Silicon Valley Admits Driverless Car is Most Elaborate Prank in Human History

For all those who thought the driverless car was the wave of the future, think again. Today several of the world's top technology CEOs issued a joint statement detailing their efforts to build driverless car technology was a hoax, and an expensive one at that.
The startling admission came from the CEOs of Apple, Intel, Google and Uber among others, and it laid out how such an idea began. "At the 2012 World Economic Forum in Davos, we were all enjoying each other's company when Mark Zuckerberg made a joke about a driverless car. The idea quickly became something more, a challenge to see if we could make the world believe a horrible idea was actually a great idea."
The statement went on to say, "Even we, the smartest people the world has ever known, could not have predicted that everyone would actually believe us. What started out as a harmless prank ended up costing us tens of billions of dollars and draining hundreds of hours from lawmakers trying to figure out the moral and legal ramifications of the inevitable loss of life that would come from driverless car collisions."
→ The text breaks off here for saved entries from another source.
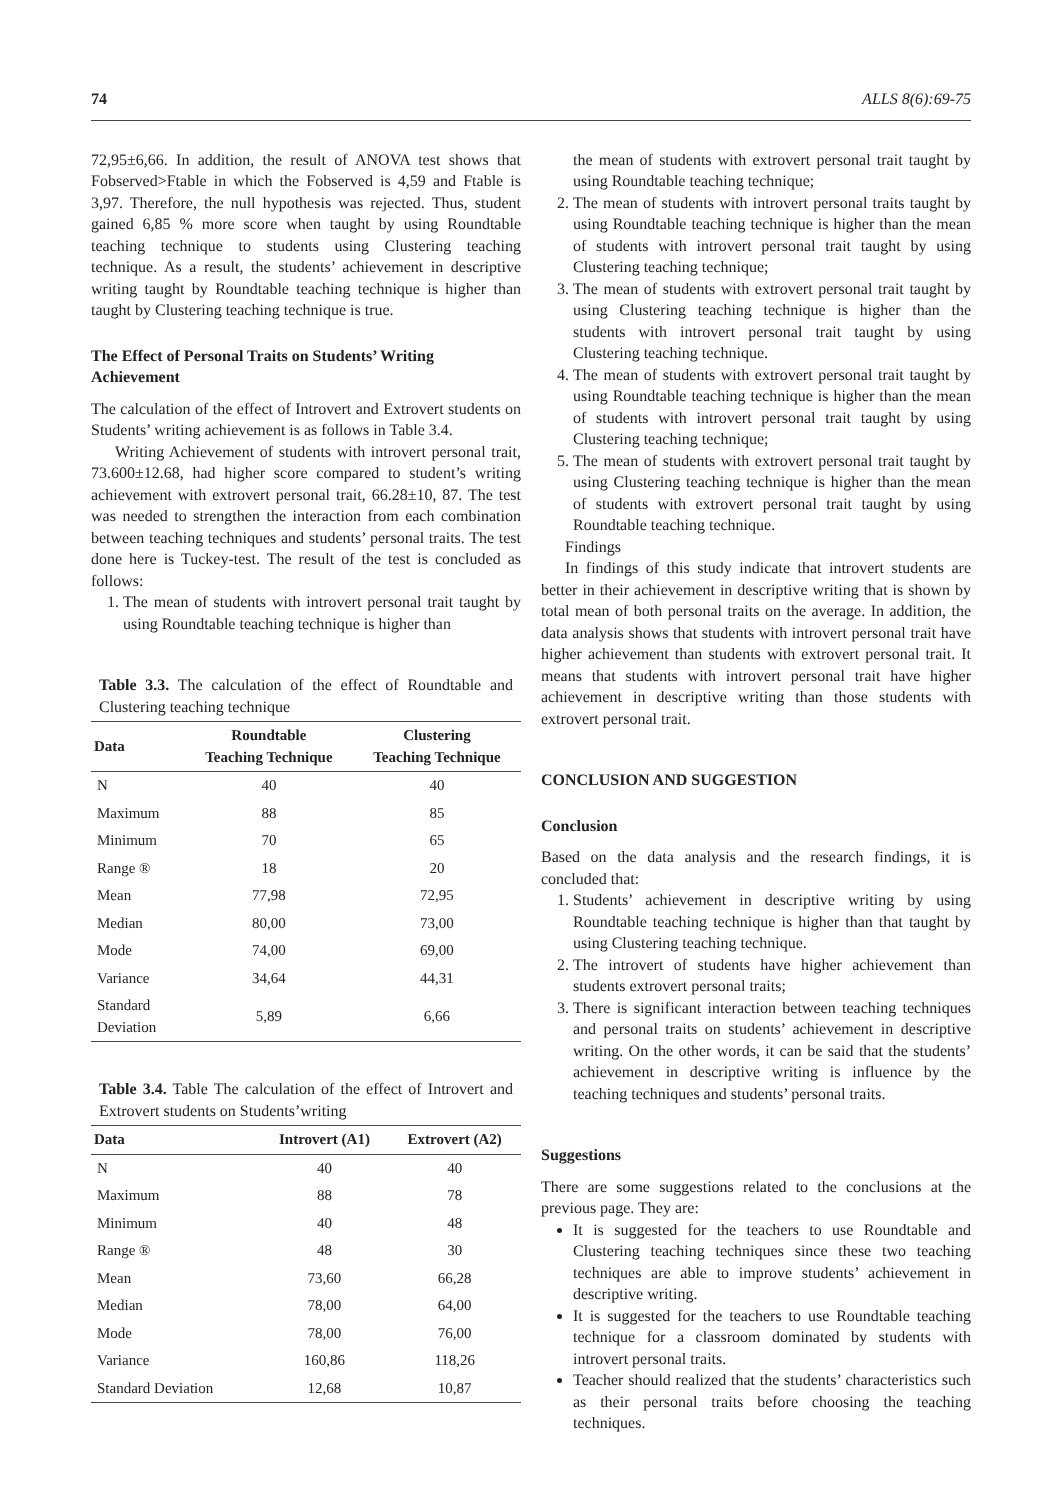74 ALLS 8(6):69-75
72,95±6,66. In addition, the result of ANOVA test shows that Fobserved>Ftable in which the Fobserved is 4,59 and Ftable is 3,97. Therefore, the null hypothesis was rejected. Thus, student gained 6,85 % more score when taught by using Roundtable teaching technique to students using Clustering teaching technique. As a result, the students’ achievement in descriptive writing taught by Roundtable teaching technique is higher than taught by Clustering teaching technique is true.
The Effect of Personal Traits on Students’ Writing Achievement
The calculation of the effect of Introvert and Extrovert students on Students’ writing achievement is as follows in Table 3.4.
Writing Achievement of students with introvert personal trait, 73.600±12.68, had higher score compared to student’s writing achievement with extrovert personal trait, 66.28±10, 87. The test was needed to strengthen the interaction from each combination between teaching techniques and students’ personal traits. The test done here is Tuckey-test. The result of the test is concluded as follows:
1. The mean of students with introvert personal trait taught by using Roundtable teaching technique is higher than
Table 3.3. The calculation of the effect of Roundtable and Clustering teaching technique
| Data | Roundtable Teaching Technique | Clustering Teaching Technique |
| --- | --- | --- |
| N | 40 | 40 |
| Maximum | 88 | 85 |
| Minimum | 70 | 65 |
| Range ® | 18 | 20 |
| Mean | 77,98 | 72,95 |
| Median | 80,00 | 73,00 |
| Mode | 74,00 | 69,00 |
| Variance | 34,64 | 44,31 |
| Standard Deviation | 5,89 | 6,66 |
Table 3.4. Table The calculation of the effect of Introvert and Extrovert students on Students’writing
| Data | Introvert (A1) | Extrovert (A2) |
| --- | --- | --- |
| N | 40 | 40 |
| Maximum | 88 | 78 |
| Minimum | 40 | 48 |
| Range ® | 48 | 30 |
| Mean | 73,60 | 66,28 |
| Median | 78,00 | 64,00 |
| Mode | 78,00 | 76,00 |
| Variance | 160,86 | 118,26 |
| Standard Deviation | 12,68 | 10,87 |
the mean of students with extrovert personal trait taught by using Roundtable teaching technique;
2. The mean of students with introvert personal traits taught by using Roundtable teaching technique is higher than the mean of students with introvert personal trait taught by using Clustering teaching technique;
3. The mean of students with extrovert personal trait taught by using Clustering teaching technique is higher than the students with introvert personal trait taught by using Clustering teaching technique.
4. The mean of students with extrovert personal trait taught by using Roundtable teaching technique is higher than the mean of students with introvert personal trait taught by using Clustering teaching technique;
5. The mean of students with extrovert personal trait taught by using Clustering teaching technique is higher than the mean of students with extrovert personal trait taught by using Roundtable teaching technique.
Findings
In findings of this study indicate that introvert students are better in their achievement in descriptive writing that is shown by total mean of both personal traits on the average. In addition, the data analysis shows that students with introvert personal trait have higher achievement than students with extrovert personal trait. It means that students with introvert personal trait have higher achievement in descriptive writing than those students with extrovert personal trait.
CONCLUSION AND SUGGESTION
Conclusion
Based on the data analysis and the research findings, it is concluded that:
1. Students’ achievement in descriptive writing by using Roundtable teaching technique is higher than that taught by using Clustering teaching technique.
2. The introvert of students have higher achievement than students extrovert personal traits;
3. There is significant interaction between teaching techniques and personal traits on students’ achievement in descriptive writing. On the other words, it can be said that the students’ achievement in descriptive writing is influence by the teaching techniques and students’ personal traits.
Suggestions
There are some suggestions related to the conclusions at the previous page. They are:
It is suggested for the teachers to use Roundtable and Clustering teaching techniques since these two teaching techniques are able to improve students’ achievement in descriptive writing.
It is suggested for the teachers to use Roundtable teaching technique for a classroom dominated by students with introvert personal traits.
Teacher should realized that the students’ characteristics such as their personal traits before choosing the teaching techniques.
"At this point in time, we come to the world humbled by our gross disrespect for society and human beings at large. Many 'passengers' in our self-driving cars died in order for us to prove how smart we are. We ask everyone for forgiveness."
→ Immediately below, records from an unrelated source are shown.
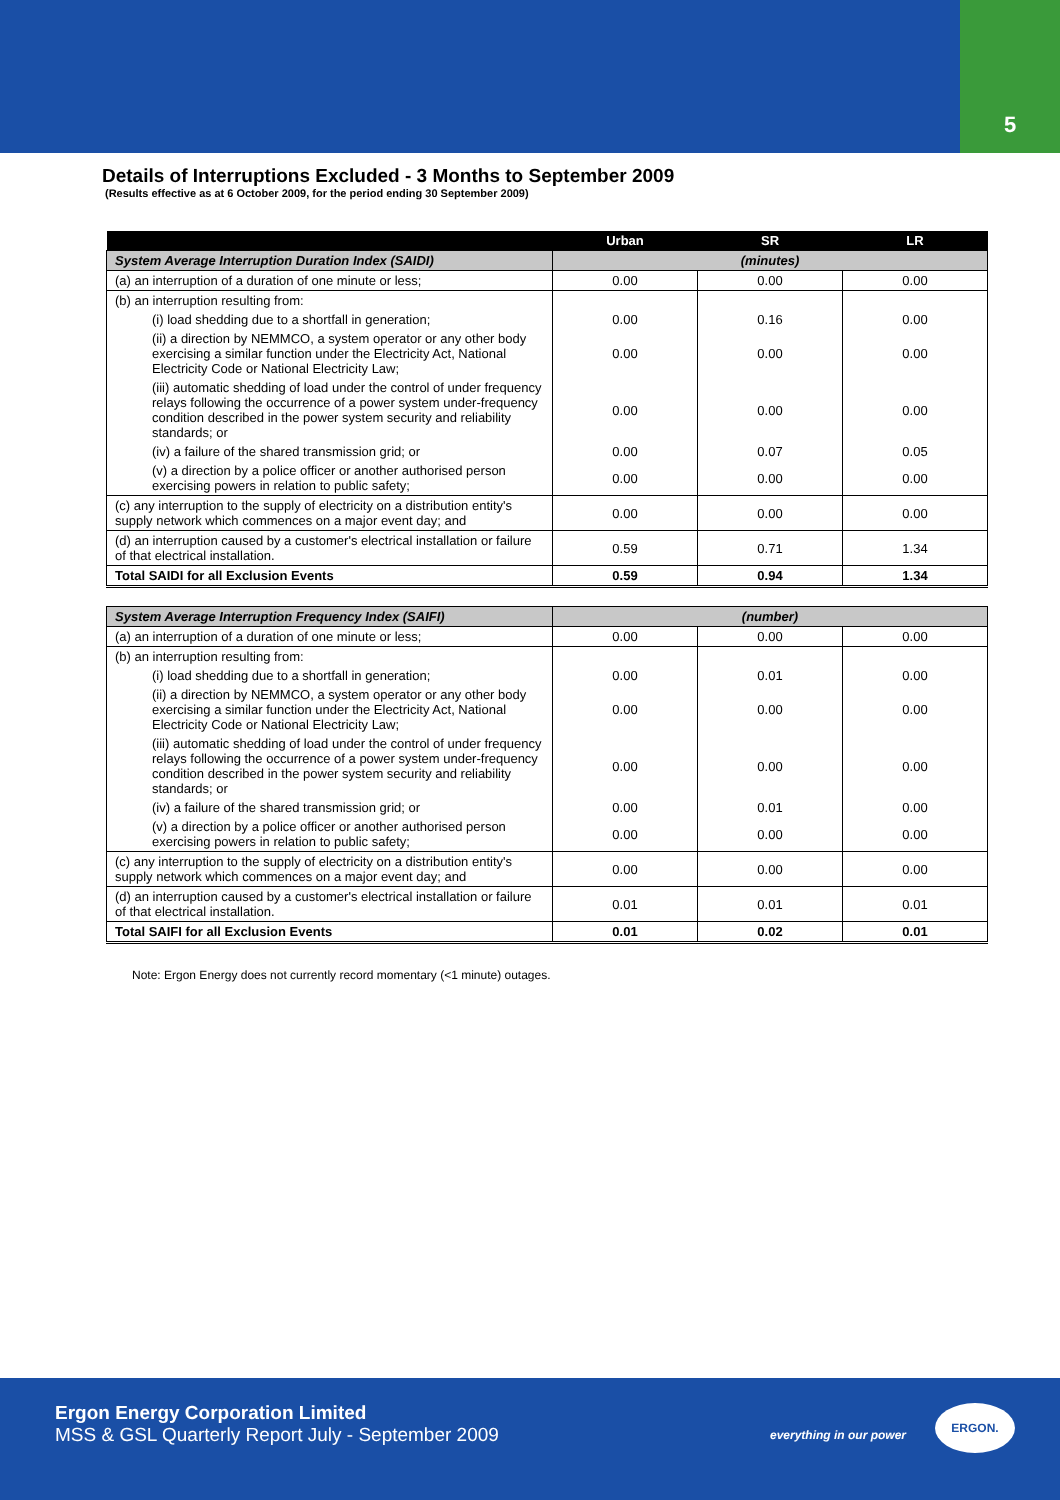5
Details of Interruptions Excluded - 3 Months to September 2009
(Results effective as at 6 October 2009, for the period ending 30 September 2009)
| | Urban | SR | LR |
| --- | --- | --- | --- |
| System Average Interruption Duration Index (SAIDI) | (minutes) | | |
| (a) an interruption of a duration of one minute or less; | 0.00 | 0.00 | 0.00 |
| (b) an interruption resulting from: | | | |
| (i) load shedding due to a shortfall in generation; | 0.00 | 0.16 | 0.00 |
| (ii) a direction by NEMMCO, a system operator or any other body exercising a similar function under the Electricity Act, National Electricity Code or National Electricity Law; | 0.00 | 0.00 | 0.00 |
| (iii) automatic shedding of load under the control of under frequency relays following the occurrence of a power system under-frequency condition described in the power system security and reliability standards; or | 0.00 | 0.00 | 0.00 |
| (iv) a failure of the shared transmission grid; or | 0.00 | 0.07 | 0.05 |
| (v) a direction by a police officer or another authorised person exercising powers in relation to public safety; | 0.00 | 0.00 | 0.00 |
| (c) any interruption to the supply of electricity on a distribution entity's supply network which commences on a major event day; and | 0.00 | 0.00 | 0.00 |
| (d) an interruption caused by a customer's electrical installation or failure of that electrical installation. | 0.59 | 0.71 | 1.34 |
| Total SAIDI for all Exclusion Events | 0.59 | 0.94 | 1.34 |
| System Average Interruption Frequency Index (SAIFI) | (number) | | |
| (a) an interruption of a duration of one minute or less; | 0.00 | 0.00 | 0.00 |
| (b) an interruption resulting from: | | | |
| (i) load shedding due to a shortfall in generation; | 0.00 | 0.01 | 0.00 |
| (ii) a direction by NEMMCO, a system operator or any other body exercising a similar function under the Electricity Act, National Electricity Code or National Electricity Law; | 0.00 | 0.00 | 0.00 |
| (iii) automatic shedding of load under the control of under frequency relays following the occurrence of a power system under-frequency condition described in the power system security and reliability standards; or | 0.00 | 0.00 | 0.00 |
| (iv) a failure of the shared transmission grid; or | 0.00 | 0.01 | 0.00 |
| (v) a direction by a police officer or another authorised person exercising powers in relation to public safety; | 0.00 | 0.00 | 0.00 |
| (c) any interruption to the supply of electricity on a distribution entity's supply network which commences on a major event day; and | 0.00 | 0.00 | 0.00 |
| (d) an interruption caused by a customer's electrical installation or failure of that electrical installation. | 0.01 | 0.01 | 0.01 |
| Total SAIFI for all Exclusion Events | 0.01 | 0.02 | 0.01 |
Note: Ergon Energy does not currently record momentary (<1 minute) outages.
Ergon Energy Corporation Limited
MSS & GSL Quarterly Report July - September 2009
everything in our power
ERGON.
Car manufacturers like BMW, Ford and Tesla have yet to release their own statements reacting to the news. Anonymous sources from each car manufacture told The Satirical Post it will take months to calculate the damage to their companies. "We built the future of our companies around the idea there would be driverless cars, which turned out to be a joke. This is devastating," said a top BMW executive.
When asked if his company did any market research to test the theory that average Americans wanted to purchase driverless cars the BMW executive responded, "No. Of course not. The tech titans told us it was a good idea. Why would we question them? They know everything." The BMW executive admitted his company failed at one of its most basis functions, to market test new vehicles.
Stock prices for Apple, Intel, Google, and BlackBerry plummeted after the announcement, sending shockwaves through the entire tech industry. Facebook stock inched up 1% which caused some analysts to speculate that Mr. Zuckerberg's 'driverless car joke' was really a ploy to send his fiercest competitors on a wild goose chase in order to regain his footing as the leader of Silicon Valley.
"The idea these tech titans were playing us all for fools just further cements the anger and resentment most Americans currently have for Silicon Valley," said Yahoo Tech columnist David Pogue. Mr. Pogue added, "Zuckerberg looks more and more like a total genius."
Just minutes before this story was published, Apple CEO Tim Cook called The Satirical Post's Los Angeles bureau and said, "We tried to put a stop to this prank two years ago by having BlackBerry announce they were getting into driverless cars. We thought that would be a total give away that it was all a joke. Instead their stock price climbed 50%. It ended up making it more difficult to come clean."